Senator Sherry Rehman spoke about the evolving nature of Indo-Pak ties and stated that civil society-led efforts for peacebuilding were critical for positive political outcomes in South Asia. She appreciated efforts made by Track 2 communities over the last two decades, but observed that reversals to bilateral gains had become more and more frequent. Commenting on the Twitter board for #IndoPakFutures, she felt that public discourse on Indo-Pak relations had steadily grown more acerbic over the years.
Visiting French scholar Prof. Pascal Boniface gave an insightful review of global developments since the end of World War II, as well as the transformed nature of violence and conflict in the Post Cold War era. He was of the opinion that the first Gulf War marked a major turning point in the global order and that challenges like climate degradation threaten human security in unprecedented ways.
Zahid Hussain was of the opinion that neither country benefited from aggressive posturing, and that ultimately both India and Pakistan had more to lose than gain from conflict. Marvi Sirmed added to this by observing how militaristic attitudes prevalent all over South Asia had led to rampant sexual violence in both India and Pakistan. She also pointed out that both nuclear neighbours had failed to achieve their Millennium Development Goals, and had to learn from one another’s experiences in ensuring human security and development.
Amb. Ashraf Jahangir Qazi explained the mainstreaming of Hindutva in India’s politics which impacted policy planning and implementation, and underscored that Kashmir was the core issue in any Indo-Pak dialogue. While India and Pakistan could “talk past” each other indefinitely, a review of core concerns was in order for any productive dialogue to be held. He further explained that protracted grievances in Balochistan had led to an insurgency, and the feeling of alienation among people had to be addressed.
Mosharraf Zaidi stated that there was no silver bullet for resolving Indo-Pak issues, and the range of challenges confronting both polities should be understood.
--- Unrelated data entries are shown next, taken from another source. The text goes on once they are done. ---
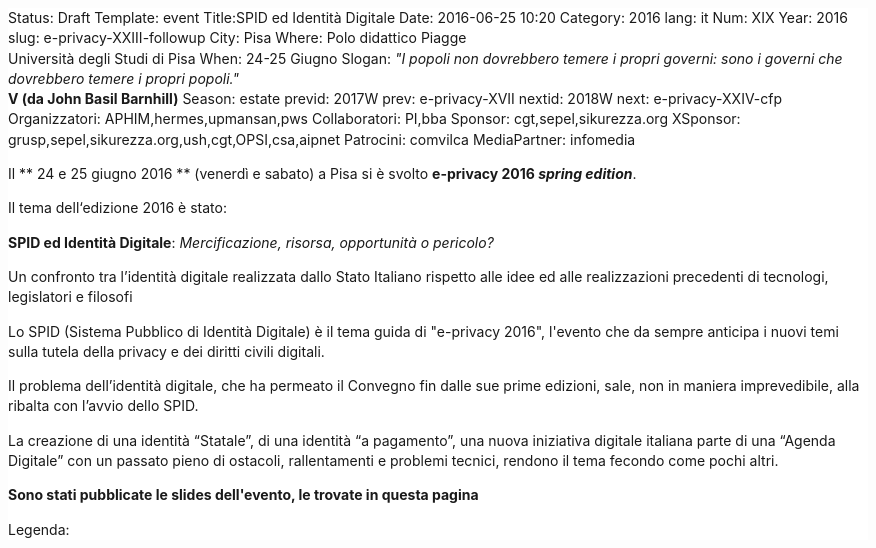 Status: Draft
Template: event
Title:SPID ed Identità Digitale
Date: 2016-06-25 10:20
Category: 2016
lang: it
Num: XIX
Year: 2016
slug: e-privacy-XXIII-followup
City: Pisa
Where: Polo didattico Piagge<br/>Università degli Studi di Pisa
When: 24-25 Giugno
Slogan: <i>"I popoli non dovrebbero temere i propri governi: sono i governi che dovrebbero temere i propri popoli."</i><br/><b>V (da John Basil Barnhill)</b>
Season: estate
previd: 2017W
prev: e-privacy-XVII
nextid: 2018W
next: e-privacy-XXIV-cfp
Organizzatori: APHIM,hermes,upmansan,pws
Collaboratori: PI,bba
Sponsor: cgt,sepel,sikurezza.org
XSponsor: grusp,sepel,sikurezza.org,ush,cgt,OPSI,csa,aipnet
Patrocini: comvilca
MediaPartner: infomedia



Il ** 24 e 25 giugno 2016 ** (venerdì e sabato) a Pisa si è svolto **e-privacy 2016 _spring edition_**.

Il tema dell‘edizione 2016 è stato:

**SPID ed Identità Digitale**: _Mercificazione, risorsa, opportunità o pericolo?_

Un confronto tra l’identità digitale realizzata dallo Stato Italiano
rispetto alle idee ed alle realizzazioni precedenti di tecnologi,
legislatori e filosofi

Lo SPID (Sistema Pubblico di Identità Digitale) è il tema guida di
"e-privacy 2016", l'evento che da sempre anticipa i nuovi temi sulla
tutela della privacy e dei diritti civili digitali.

Il problema dell’identità digitale, che ha permeato il Convegno fin
dalle sue prime edizioni, sale, non in maniera imprevedibile, alla
ribalta con l’avvio dello SPID.

La creazione di una identità “Statale”, di una identità “a pagamento”,
una nuova iniziativa digitale italiana parte di una “Agenda Digitale”
con un passato pieno di ostacoli, rallentamenti e problemi tecnici,
rendono il tema fecondo come pochi altri.

**Sono stati pubblicate le slides dell'evento, le trovate in questa pagina**

Legenda:
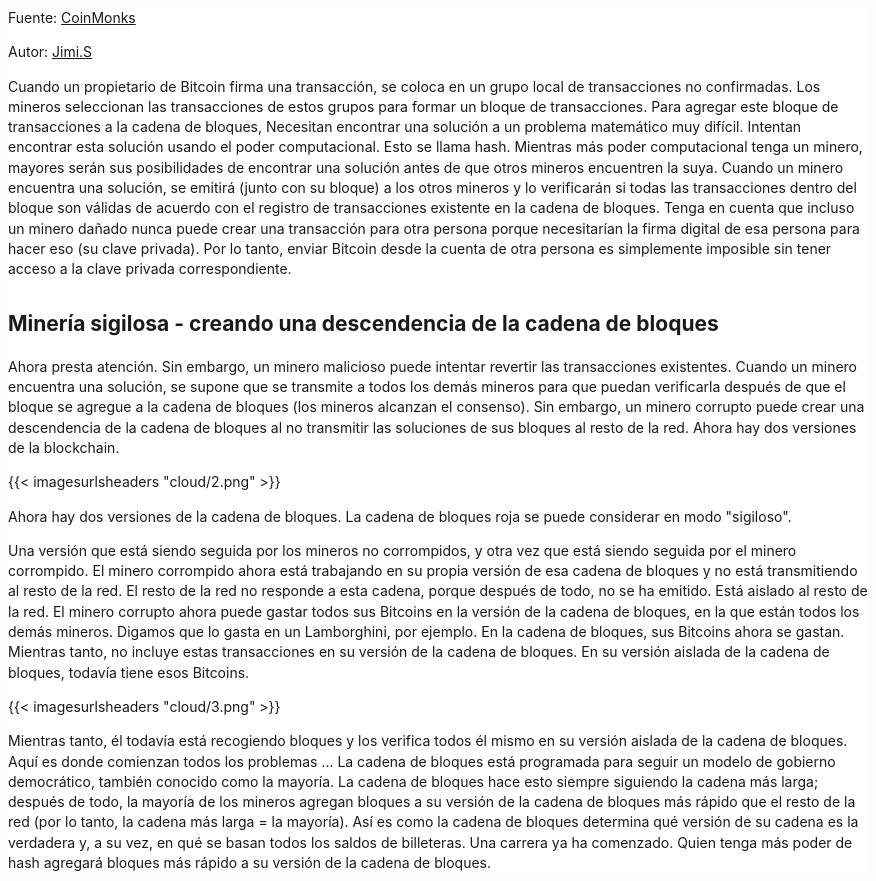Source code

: 
Fuente: [CoinMonks](https://medium.com/coinmonks/what-is-a-51-attack-or-double-spend-attack-aa108db63474)


Autor: [Jimi.S](https://twitter.com/JimiSinnige)


Cuando un propietario de Bitcoin firma una transacción, se coloca en un grupo local de transacciones no confirmadas. Los mineros seleccionan las transacciones de estos grupos para formar un bloque de transacciones. Para agregar este bloque de transacciones a la cadena de bloques,
Necesitan encontrar una solución a un problema matemático muy difícil. Intentan encontrar esta solución usando el poder computacional. Esto se llama hash. 
Mientras más poder computacional tenga un minero, mayores serán sus posibilidades de encontrar una solución antes de que otros mineros encuentren la suya. Cuando un minero encuentra una solución,
se emitirá (junto con su bloque) a los otros mineros y lo verificarán si todas las transacciones dentro del bloque son válidas de acuerdo con el registro de transacciones existente en la cadena de bloques.
Tenga en cuenta que incluso un minero dañado nunca puede crear una transacción para otra persona porque necesitarían la firma digital de esa persona para hacer eso (su clave privada).
Por lo tanto, enviar Bitcoin desde la cuenta de otra persona es simplemente imposible sin tener acceso a la clave privada correspondiente.


## Minería sigilosa - creando una descendencia de la cadena de bloques


Ahora presta atención. Sin embargo, un minero malicioso puede intentar revertir las transacciones existentes. Cuando un minero encuentra una solución, se supone que se transmite a todos los demás mineros para que puedan verificarla después de que el bloque se agregue a la cadena de bloques (los mineros alcanzan el consenso). Sin embargo, un minero corrupto puede crear una descendencia de la cadena de bloques al no transmitir las soluciones de sus bloques al resto de la red. Ahora hay dos versiones de la blockchain.



{{< imagesurlsheaders "cloud/2.png" >}}



Ahora hay dos versiones de la cadena de bloques. La cadena de bloques roja se puede considerar en modo "sigiloso".


Una versión que está siendo seguida por los mineros no corrompidos, y otra vez que está siendo seguida por el minero corrompido. El minero corrompido ahora está trabajando en su propia versión de esa cadena de bloques y no está transmitiendo al resto de la red. El resto de la red no responde a esta cadena, porque después de todo, no se ha emitido. Está aislado al resto de la red. El minero corrupto ahora puede gastar todos sus Bitcoins en la versión de la cadena de bloques, en la que están todos los demás mineros. Digamos que lo gasta en un Lamborghini, por ejemplo. En la cadena de bloques, sus Bitcoins ahora se gastan. Mientras tanto, no incluye estas transacciones en su versión de la cadena de bloques. En su versión aislada de la cadena de bloques, todavía tiene esos Bitcoins.



{{< imagesurlsheaders "cloud/3.png" >}}


Mientras tanto, él todavía está recogiendo bloques y los verifica todos él mismo en su versión aislada de la cadena de bloques. Aquí es donde comienzan todos los problemas ... La cadena de bloques está programada para seguir un modelo de gobierno democrático, también conocido como la mayoría. La cadena de bloques hace esto siempre siguiendo la cadena más larga; después de todo, la mayoría de los mineros agregan bloques a su versión de la cadena de bloques más rápido que el resto de la red (por lo tanto, la cadena más larga = la mayoría). Así es como la cadena de bloques determina qué versión de su cadena es la verdadera y, a su vez, en qué se basan todos los saldos de billeteras. Una carrera ya ha comenzado. Quien tenga más poder de hash agregará bloques más rápido a su versión de la cadena de bloques.
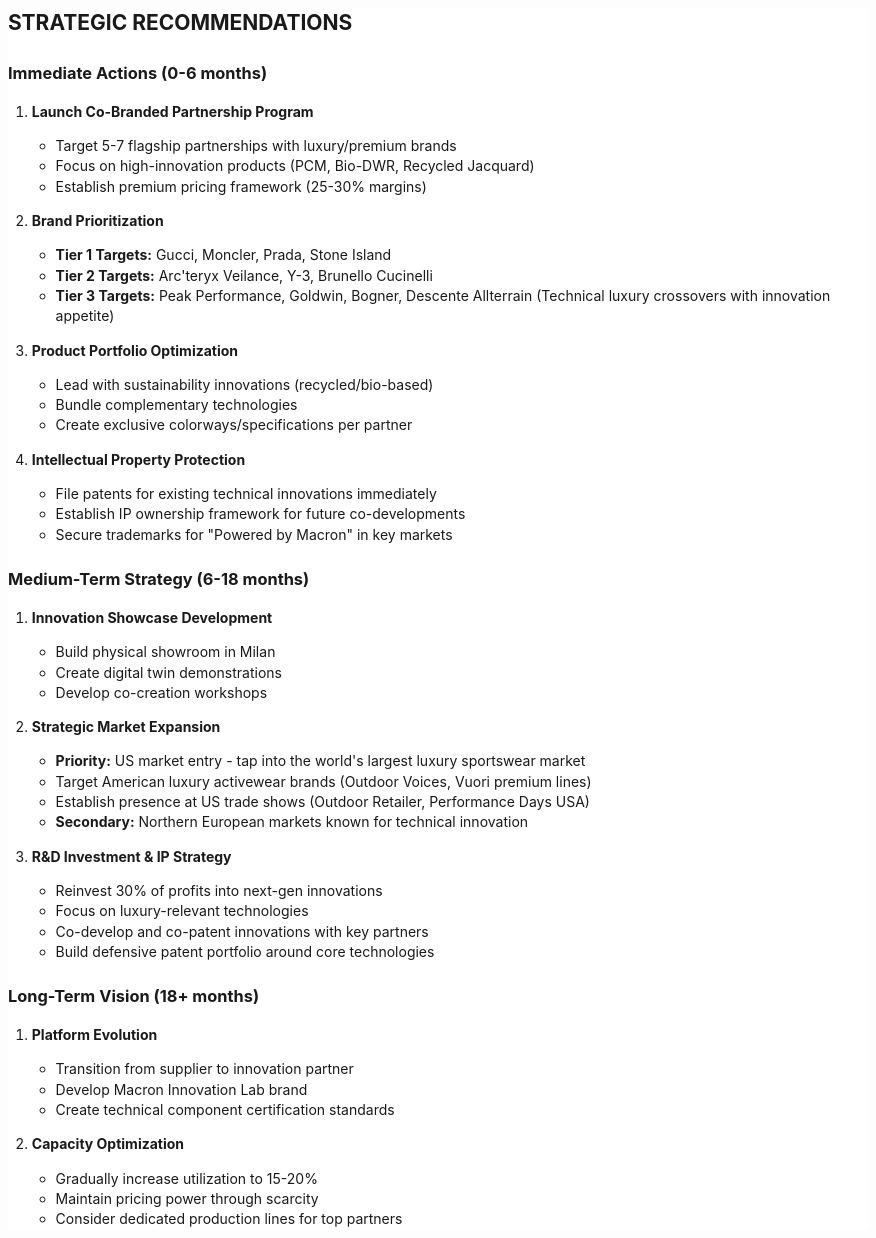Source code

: 
## STRATEGIC RECOMMENDATIONS

### Immediate Actions (0-6 months)
1. **Launch Co-Branded Partnership Program**
   - Target 5-7 flagship partnerships with luxury/premium brands
   - Focus on high-innovation products (PCM, Bio-DWR, Recycled Jacquard)
   - Establish premium pricing framework (25-30% margins)

2. **Brand Prioritization**
   - **Tier 1 Targets:** Gucci, Moncler, Prada, Stone Island
   - **Tier 2 Targets:** Arc'teryx Veilance, Y-3, Brunello Cucinelli
   - **Tier 3 Targets:** Peak Performance, Goldwin, Bogner, Descente Allterrain (Technical luxury crossovers with innovation appetite)

3. **Product Portfolio Optimization**
   - Lead with sustainability innovations (recycled/bio-based)
   - Bundle complementary technologies
   - Create exclusive colorways/specifications per partner

4. **Intellectual Property Protection**
   - File patents for existing technical innovations immediately
   - Establish IP ownership framework for future co-developments
   - Secure trademarks for "Powered by Macron" in key markets

### Medium-Term Strategy (6-18 months)
1. **Innovation Showcase Development**
   - Build physical showroom in Milan
   - Create digital twin demonstrations
   - Develop co-creation workshops

2. **Strategic Market Expansion**
   - **Priority:** US market entry - tap into the world's largest luxury sportswear market
   - Target American luxury activewear brands (Outdoor Voices, Vuori premium lines)
   - Establish presence at US trade shows (Outdoor Retailer, Performance Days USA)
   - **Secondary:** Northern European markets known for technical innovation

3. **R&D Investment & IP Strategy**
   - Reinvest 30% of profits into next-gen innovations
   - Focus on luxury-relevant technologies
   - Co-develop and co-patent innovations with key partners
   - Build defensive patent portfolio around core technologies

### Long-Term Vision (18+ months)
1. **Platform Evolution**
   - Transition from supplier to innovation partner
   - Develop Macron Innovation Lab brand
   - Create technical component certification standards

2. **Capacity Optimization**
   - Gradually increase utilization to 15-20%
   - Maintain pricing power through scarcity
   - Consider dedicated production lines for top partners
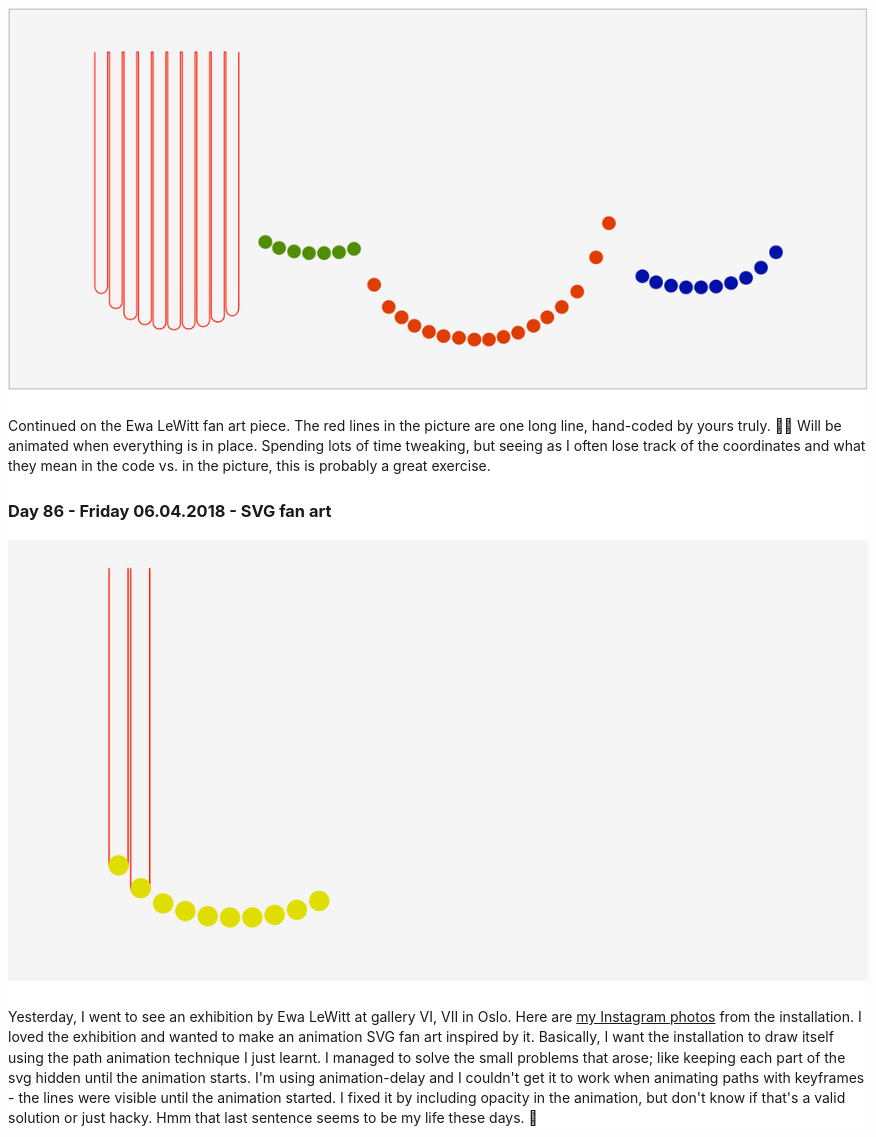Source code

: <img src="./images/log-day-87-eva-lewitt.jpg" alt="Image of rows of dots and curtain-like vertical lines"/><br/><br/>
Continued on the Ewa LeWitt fan art piece. The red lines in the picture are one long line, hand-coded by yours truly. 💪🏻 Will be animated when everything is in place. Spending lots of time tweaking, but seeing as I often lose track of the coordinates and what they mean in the code vs. in the picture, this is probably a great exercise.
### Day 86 - Friday 06.04.2018 - SVG fan art
<img src="./images/log-day-86-eva-lewitt.jpg" alt="Image of a row of yellow dots"/><br/><br/>
Yesterday, I went to see an exhibition by Ewa LeWitt at gallery VI, VII in Oslo. Here are [my Instagram photos](https://www.instagram.com/p/BhMtpXiAU2Q/) from the installation. I loved the exhibition and wanted to make an animation SVG fan art inspired by it. Basically, I want the installation to draw itself using the path animation technique I just learnt. I managed to solve the small problems that arose; like keeping each part of the svg hidden until the animation starts. I'm using animation-delay and I couldn't get it to work when animating paths with keyframes - the lines were visible until the animation started. I fixed it by including opacity in the animation, but don't know if that's a valid solution or just hacky. Hmm that last sentence seems to be my life these days. 🤣
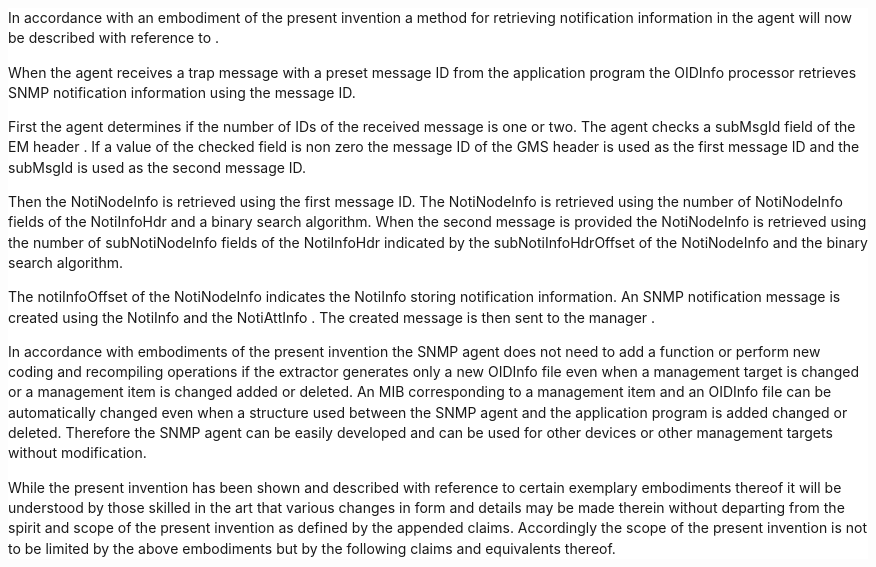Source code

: In accordance with an embodiment of the present invention a method for retrieving notification information in the agent will now be described with reference to .

When the agent receives a trap message with a preset message ID from the application program the OIDInfo processor retrieves SNMP notification information using the message ID.

First the agent determines if the number of IDs of the received message is one or two. The agent checks a subMsgId field of the EM header . If a value of the checked field is non zero the message ID of the GMS header is used as the first message ID and the subMsgId is used as the second message ID.

Then the NotiNodeInfo is retrieved using the first message ID. The NotiNodeInfo is retrieved using the number of NotiNodeInfo fields of the NotiInfoHdr and a binary search algorithm. When the second message is provided the NotiNodeInfo is retrieved using the number of subNotiNodeInfo fields of the NotiInfoHdr indicated by the subNotiInfoHdrOffset of the NotiNodeInfo and the binary search algorithm.

The notiInfoOffset of the NotiNodeInfo indicates the NotiInfo storing notification information. An SNMP notification message is created using the NotiInfo and the NotiAttInfo . The created message is then sent to the manager .

In accordance with embodiments of the present invention the SNMP agent does not need to add a function or perform new coding and recompiling operations if the extractor generates only a new OIDInfo file even when a management target is changed or a management item is changed added or deleted. An MIB corresponding to a management item and an OIDInfo file can be automatically changed even when a structure used between the SNMP agent and the application program is added changed or deleted. Therefore the SNMP agent can be easily developed and can be used for other devices or other management targets without modification.

While the present invention has been shown and described with reference to certain exemplary embodiments thereof it will be understood by those skilled in the art that various changes in form and details may be made therein without departing from the spirit and scope of the present invention as defined by the appended claims. Accordingly the scope of the present invention is not to be limited by the above embodiments but by the following claims and equivalents thereof.


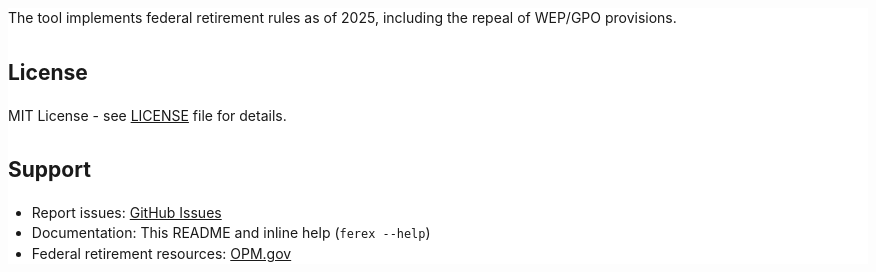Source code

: The tool implements federal retirement rules as of 2025, including the repeal of WEP/GPO provisions.

## License

MIT License - see [LICENSE](LICENSE) file for details.

## Support

- Report issues: [GitHub Issues](https://github.com/yourusername/ferex_cli/issues)
- Documentation: This README and inline help (`ferex --help`)
- Federal retirement resources: [OPM.gov](https://www.opm.gov/)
However, the conflict was hurting South Asia, especially the futures of smaller countries like Nepal and Afghanistan, whose potentials lay untapped.
A live Twitter-feed was used to map the online debate, which gave panelists an opportunity to take questions and engage with a much larger virtual audience. They responded to feedback that came through via the Twitter-feed, in the form of recorded videos or tweets. Policy recommendations formulated at the 16th Chaophraya Dialogue were also disseminated during the debate in response to specific questions, including how SAARC nations should evolve coordinated positions on climate change ahead of the COP21 conference in Paris in December, as well as suggesting that both India and Pakistan should jointly seek information from Afghanistan and China on glaciers feeding into the Indus Basin. Another recommendation in response to questions on the Mumbai and Samjhauta trials was that a Mutual Legal Assistance Treaty (MLAT) should be brought in place, based on a SAARC model, so that evidence can be shared between both countries to expedite legal processes.